-- Texto extraído --

________________________________________

Para el momento en que los presidentes de Rusia y EE.UU. partieron para la reunión de Bratislava, los ánimos confrontacionistas en el Congreso y en los medios norteamericanos, así como en la sociedad rusa, habían llegado a tal incandescencia que, según la impresión generalizada, faltaba muy poco para que ambos mandatarios siguieran el ejemplo del ex primer ministro ruso Evgeny Primakov, quien había ordenado en su día a los pilotos - ya en el aire - dar la vuelta y regresar a casa.
La asociación estratégica ruso-norteamericana ha pasado por una prueba en Bratislava
Vladímir Putin y George W.Bush, en cambio, demostraron tener sabiduría política colocando el contenido estratégico de las relaciones ruso-estadounidenses por encima de cualquier discrepancia, incomprensión o reproches mutuos.

________________________________________

-- Objetivo --
Prolonga el texto sobre la reunión de Putin y Bush en Bratislava a partir de su última oración, con el mismo tono y tema.

-- Datos proporcionados --

________________________________________

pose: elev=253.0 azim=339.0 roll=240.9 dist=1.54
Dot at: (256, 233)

________________________________________

-- Respuesta escrita --
Gracias a ello, la cumbre de Bratislava no derivó en una nueva espiral de la Guerra Fría, en contra de lo que predecían los oráculos pesimistas desde ambos lados, sino que aportó un paquete sólido de acuerdos y, lo que es más importante, la clara sensación de que los dos líderes se entienden en lo que respecta al futuro de la democracia en Rusia.
La reunión de Bratislava entre Putin y Bush era la primera desde que el presidente norteamericano revalidara su mandato en las urnas.
Según demuestra la experiencia, es un período en que la nueva Administración de EE.UU. empieza a reordenar enérgicamente el llamado «dossier ruso», tal y como había sucedido a raíz de las elecciones presidenciales del año 2000.
«Por aquellas fechas, el nuevo equipo de la Casa Blanca disolvió la Comisión Gore-Chernomyrdin, que se ocupaba de los temas de cooperación económica, y se perdió prácticamente un año entero en el desarrollo de las relaciones ruso-norteamericanas» - recuerda a este respecto un alto funcionario del Kremlin, consultado por RIA Novosti.
Esta vez se produjo una escalada similar de ánimos antirrusos.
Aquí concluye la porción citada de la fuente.